Ce serait un vrai plaisir de remplacer un vice par une qualité, mais la perspective de ne plus avoir de vice présente quelques défauts.
D’abord il n’y a plus cette jouissance coupable qui pimente la vie, donc en fait une certaine lassitude, une linéarité dont on ne veut pas.
Ensuite, on se dit que tout le monde a des vices, et ne plus en avoir, c’est ce mettre au-dessus des autres, être meilleur qu’eux, plus fort, être capable de résister au mal.
À partir de là, on veut être tellement bon et meilleur qu’on se doit d’être humble, pour ne pas être écrasant, mais en faisant cela on se refuse la satisfaction de nos efforts pour se mettre au même niveau que notre entourage.
Au total, on n’a plus de vice, personne n’en sait rien car on ne s’en vante pas pour être humble, on perd ces moments de jouissance intense, on se retrouve envahi de morale, de justesse, de toutes les vertus que la société s’impose à elle même.

Maintenant, cette voie ne nous convient pas et nous décidons de conserver nos vices. Deux choix s’offrent à nous : soit les refouler et les considérer avec honte, soit vivre avec et devenir publiquement une personne immorale…
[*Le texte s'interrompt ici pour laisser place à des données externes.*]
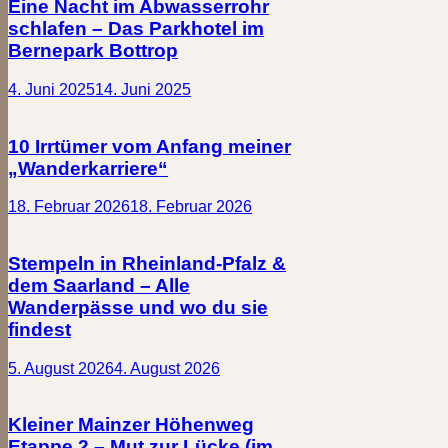
Eine Nacht im Abwasserrohr
schlafen – Das Parkhotel im
Bernepark Bottrop
4. Juni 2025
14. Juni 2025
10 Irrtümer vom Anfang meiner
„Wanderkarriere“
18. Februar 2026
18. Februar 2026
Stempeln in Rheinland-Pfalz &
dem Saarland – Alle
Wanderpässe und wo du sie
findest
5. August 2026
4. August 2026
Kleiner Mainzer Höhenweg
Etappe 2 – Mut zur Lücke (im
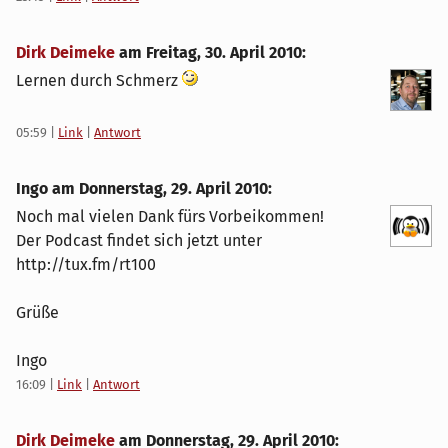
Dirk Deimeke
am
Freitag, 30. April 2010
:
Lernen durch Schmerz
05:59
|
Link
|
Antwort
Ingo am
Donnerstag, 29. April 2010
:
Noch mal vielen Dank fürs Vorbeikommen!
Der Podcast findet sich jetzt unter
http://tux.fm/rt100
Grüße
Ingo
16:09
|
Link
|
Antwort
Dirk Deimeke
am
Donnerstag, 29. April 2010
:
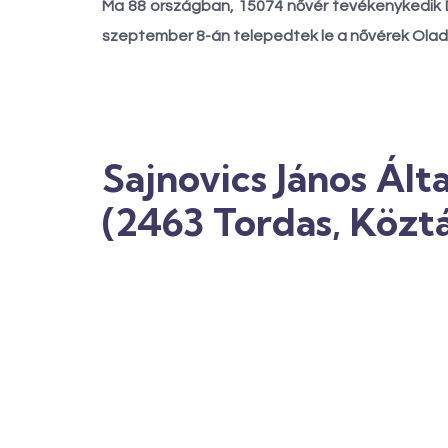
Ma 88 országban, 15074 nővér tevékenykedik Do
szeptember 8-án telepedtek le a nővérek Olad
Sajnovics János Ált
(2463 Tordas, Köztá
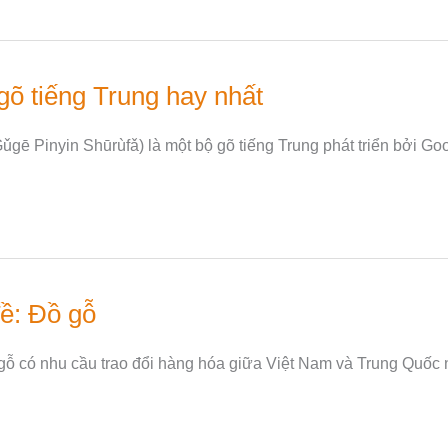
õ tiếng Trung hay nhất
 Pinyin Shūrùfǎ) là một bộ gõ tiếng Trung phát triển bởi Go
ề: Đồ gỗ
ỗ có nhu cầu trao đổi hàng hóa giữa Việt Nam và Trung Quốc n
On distingue trois voies, une qui est empreinte de lâcheté et deux qui demande du courage : il faut du courage pour renoncer à ses vices, il en faut aussi pour s’afficher avec.
En revanche, se mentir à soi-même et aux autres en se faisant passer pour quelqu’un de bien tout en vivant ses vices dans le secret, relève de la lâcheté.